ALM & environment strategy
Treat VTs like any other enterprise artifact:
- Make VT definitions solution-aware (tables, columns, relationships, views, forms).
- Use connection references and environment variables for connection strings, server names, and source object names.
- In Dev, point to a dev database or masked data. In Test/Prod, switch via env vars—do not hard-code.
- Include test forms and views in the solution so QA can validate filters and loads like users do.
Patterns I reuse
- Hub-and-spoke catalog: A single Product VT used across Sales, Service, and custom apps, with lookups into native tables (quotes, cases).
- Heavy history, light surface: Expose a summary VT for lists/forms and a separate detail VT (or on-demand tab) for large payloads.
- Bridge table: When external keys don’t match Dataverse GUIDs, maintain a bridge (mapping) table that’s native, and use it in lookups.
Known limitations (design around them)
- No offline and limited auditing in Dataverse.
- Some server-side events/plugins don’t fire for VT rows.
- Advanced find/search works, but relevance depends on which fields you marked searchable.

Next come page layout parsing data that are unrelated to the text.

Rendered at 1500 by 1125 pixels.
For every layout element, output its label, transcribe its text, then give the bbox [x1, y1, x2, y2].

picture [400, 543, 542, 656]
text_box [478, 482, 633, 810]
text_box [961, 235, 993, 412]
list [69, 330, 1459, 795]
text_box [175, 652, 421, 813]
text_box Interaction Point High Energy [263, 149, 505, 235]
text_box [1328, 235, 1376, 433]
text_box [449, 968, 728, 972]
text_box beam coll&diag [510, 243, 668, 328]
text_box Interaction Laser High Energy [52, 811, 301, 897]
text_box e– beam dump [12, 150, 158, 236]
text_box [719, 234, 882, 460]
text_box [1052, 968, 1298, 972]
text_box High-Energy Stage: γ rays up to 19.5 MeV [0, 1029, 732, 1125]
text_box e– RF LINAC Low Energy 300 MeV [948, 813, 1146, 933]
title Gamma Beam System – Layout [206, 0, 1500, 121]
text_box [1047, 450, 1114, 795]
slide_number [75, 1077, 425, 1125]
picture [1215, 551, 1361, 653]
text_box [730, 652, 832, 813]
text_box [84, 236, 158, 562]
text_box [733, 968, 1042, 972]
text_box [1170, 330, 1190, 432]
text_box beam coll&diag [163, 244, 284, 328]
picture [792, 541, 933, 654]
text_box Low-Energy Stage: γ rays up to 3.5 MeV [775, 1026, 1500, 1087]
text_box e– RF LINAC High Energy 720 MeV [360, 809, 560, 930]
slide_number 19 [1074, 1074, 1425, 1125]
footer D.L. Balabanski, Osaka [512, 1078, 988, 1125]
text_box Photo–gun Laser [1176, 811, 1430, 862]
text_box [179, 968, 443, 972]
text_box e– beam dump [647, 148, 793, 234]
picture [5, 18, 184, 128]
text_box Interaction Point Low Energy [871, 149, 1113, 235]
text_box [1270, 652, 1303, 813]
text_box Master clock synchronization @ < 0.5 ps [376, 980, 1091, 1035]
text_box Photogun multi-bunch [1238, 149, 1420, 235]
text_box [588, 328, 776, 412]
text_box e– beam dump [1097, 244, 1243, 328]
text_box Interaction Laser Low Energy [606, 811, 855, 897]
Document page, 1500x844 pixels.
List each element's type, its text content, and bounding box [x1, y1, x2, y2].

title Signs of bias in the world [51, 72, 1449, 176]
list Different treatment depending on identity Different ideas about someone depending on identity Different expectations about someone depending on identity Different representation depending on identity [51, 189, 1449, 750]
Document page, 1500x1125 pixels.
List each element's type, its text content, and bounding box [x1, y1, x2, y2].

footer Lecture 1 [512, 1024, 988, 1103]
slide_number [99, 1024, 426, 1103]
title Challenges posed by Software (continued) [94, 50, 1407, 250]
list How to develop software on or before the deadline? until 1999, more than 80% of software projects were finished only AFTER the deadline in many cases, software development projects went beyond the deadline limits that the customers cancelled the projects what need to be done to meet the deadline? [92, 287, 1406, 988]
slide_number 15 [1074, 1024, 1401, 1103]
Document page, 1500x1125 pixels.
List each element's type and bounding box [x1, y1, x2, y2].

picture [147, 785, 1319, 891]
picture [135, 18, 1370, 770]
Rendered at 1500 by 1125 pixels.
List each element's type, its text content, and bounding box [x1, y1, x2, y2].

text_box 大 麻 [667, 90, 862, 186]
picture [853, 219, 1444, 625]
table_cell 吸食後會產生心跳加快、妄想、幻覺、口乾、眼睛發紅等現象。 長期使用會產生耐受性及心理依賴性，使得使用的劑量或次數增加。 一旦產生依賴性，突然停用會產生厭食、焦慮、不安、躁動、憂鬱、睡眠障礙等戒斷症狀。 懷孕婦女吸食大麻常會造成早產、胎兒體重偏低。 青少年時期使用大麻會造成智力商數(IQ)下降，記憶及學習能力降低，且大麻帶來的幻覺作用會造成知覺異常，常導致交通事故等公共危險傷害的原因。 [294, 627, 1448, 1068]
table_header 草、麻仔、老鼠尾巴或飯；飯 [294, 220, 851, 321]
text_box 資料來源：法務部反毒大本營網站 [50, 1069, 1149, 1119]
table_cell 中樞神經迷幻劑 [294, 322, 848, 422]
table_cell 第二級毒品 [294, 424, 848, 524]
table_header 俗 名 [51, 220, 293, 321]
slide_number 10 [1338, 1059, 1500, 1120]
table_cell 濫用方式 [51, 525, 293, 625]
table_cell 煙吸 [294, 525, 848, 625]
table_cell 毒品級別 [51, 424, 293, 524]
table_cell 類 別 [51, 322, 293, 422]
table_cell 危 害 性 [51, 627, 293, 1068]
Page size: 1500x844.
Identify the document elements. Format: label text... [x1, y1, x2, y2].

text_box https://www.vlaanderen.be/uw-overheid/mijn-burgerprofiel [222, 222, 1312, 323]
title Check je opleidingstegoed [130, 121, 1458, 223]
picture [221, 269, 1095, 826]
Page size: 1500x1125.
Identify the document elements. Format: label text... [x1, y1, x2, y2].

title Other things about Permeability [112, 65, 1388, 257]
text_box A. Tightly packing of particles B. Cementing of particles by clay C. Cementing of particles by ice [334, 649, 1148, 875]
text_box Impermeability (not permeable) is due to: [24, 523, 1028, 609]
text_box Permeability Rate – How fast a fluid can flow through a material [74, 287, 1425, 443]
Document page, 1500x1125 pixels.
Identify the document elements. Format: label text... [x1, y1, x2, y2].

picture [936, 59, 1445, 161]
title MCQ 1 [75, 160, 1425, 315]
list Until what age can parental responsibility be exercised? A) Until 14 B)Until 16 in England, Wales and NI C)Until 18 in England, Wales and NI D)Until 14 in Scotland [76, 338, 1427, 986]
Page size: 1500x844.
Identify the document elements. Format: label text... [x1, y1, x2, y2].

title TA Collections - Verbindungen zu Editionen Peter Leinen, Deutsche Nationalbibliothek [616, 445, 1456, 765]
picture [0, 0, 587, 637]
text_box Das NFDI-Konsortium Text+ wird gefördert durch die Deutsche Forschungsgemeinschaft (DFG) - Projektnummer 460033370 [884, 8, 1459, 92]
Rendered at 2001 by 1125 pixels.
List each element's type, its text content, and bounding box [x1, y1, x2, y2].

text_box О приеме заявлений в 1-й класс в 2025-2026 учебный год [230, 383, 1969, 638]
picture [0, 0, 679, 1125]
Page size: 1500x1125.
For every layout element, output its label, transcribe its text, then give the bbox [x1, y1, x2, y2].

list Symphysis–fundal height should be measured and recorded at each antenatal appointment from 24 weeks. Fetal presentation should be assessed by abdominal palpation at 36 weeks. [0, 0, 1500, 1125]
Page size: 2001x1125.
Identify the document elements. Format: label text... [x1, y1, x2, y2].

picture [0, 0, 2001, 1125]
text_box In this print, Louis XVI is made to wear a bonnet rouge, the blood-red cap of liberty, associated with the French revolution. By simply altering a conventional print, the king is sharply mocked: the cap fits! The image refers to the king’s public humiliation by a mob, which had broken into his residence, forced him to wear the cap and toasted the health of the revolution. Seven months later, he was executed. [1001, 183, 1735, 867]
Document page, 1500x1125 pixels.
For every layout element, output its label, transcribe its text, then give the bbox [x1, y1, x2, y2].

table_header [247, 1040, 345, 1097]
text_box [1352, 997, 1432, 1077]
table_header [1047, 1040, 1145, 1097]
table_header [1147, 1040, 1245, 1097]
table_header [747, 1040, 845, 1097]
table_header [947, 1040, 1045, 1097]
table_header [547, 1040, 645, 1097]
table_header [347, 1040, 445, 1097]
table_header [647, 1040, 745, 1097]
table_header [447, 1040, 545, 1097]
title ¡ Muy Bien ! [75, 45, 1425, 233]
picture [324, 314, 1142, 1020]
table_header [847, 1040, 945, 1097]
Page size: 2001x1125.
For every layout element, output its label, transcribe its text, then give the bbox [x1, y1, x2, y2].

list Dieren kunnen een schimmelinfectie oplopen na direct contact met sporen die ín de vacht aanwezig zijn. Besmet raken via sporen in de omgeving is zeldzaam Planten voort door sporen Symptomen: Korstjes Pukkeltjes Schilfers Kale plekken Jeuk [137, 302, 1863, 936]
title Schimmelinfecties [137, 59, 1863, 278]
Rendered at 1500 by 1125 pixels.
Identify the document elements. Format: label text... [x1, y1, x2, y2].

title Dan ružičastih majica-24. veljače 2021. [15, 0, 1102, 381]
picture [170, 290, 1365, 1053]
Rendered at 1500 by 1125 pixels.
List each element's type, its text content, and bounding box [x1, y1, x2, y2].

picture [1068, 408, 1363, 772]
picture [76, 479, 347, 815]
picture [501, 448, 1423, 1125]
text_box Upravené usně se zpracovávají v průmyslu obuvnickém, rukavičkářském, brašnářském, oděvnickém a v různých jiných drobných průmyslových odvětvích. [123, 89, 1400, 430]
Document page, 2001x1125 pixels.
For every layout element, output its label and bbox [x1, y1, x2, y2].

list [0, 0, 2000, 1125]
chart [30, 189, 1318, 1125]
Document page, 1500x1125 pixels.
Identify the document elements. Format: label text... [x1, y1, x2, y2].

- Calculated/rollup columns on VT aren’t supported like native tables—compute in source or via views.
Have a Plan B for any capability you must have that VT can’t provide.
Troubleshooting checklist
- Slow forms? Reduce columns, push filters to indexed fields, pre-join in a SQL view, avoid multiple VT subgrids at once.
- Missing rows? Verify connection identity has rights; confirm filters map correctly (data types, collations).
- Broken lookups? Check bridge mappings and ensure the lookup column points to the correct table and key.
- Writes failing? Capture and surface source errors; validate keys and required fields.
Wrap-up
Virtual Tables let you use external data where it lives while giving users the Dataverse experience—forms, views, lookups, and security. They aren’t a silver bullet, but with the right provider, lean schemas, filter pushdown, and clean relationships, they remove entire classes of ETL and sync headaches.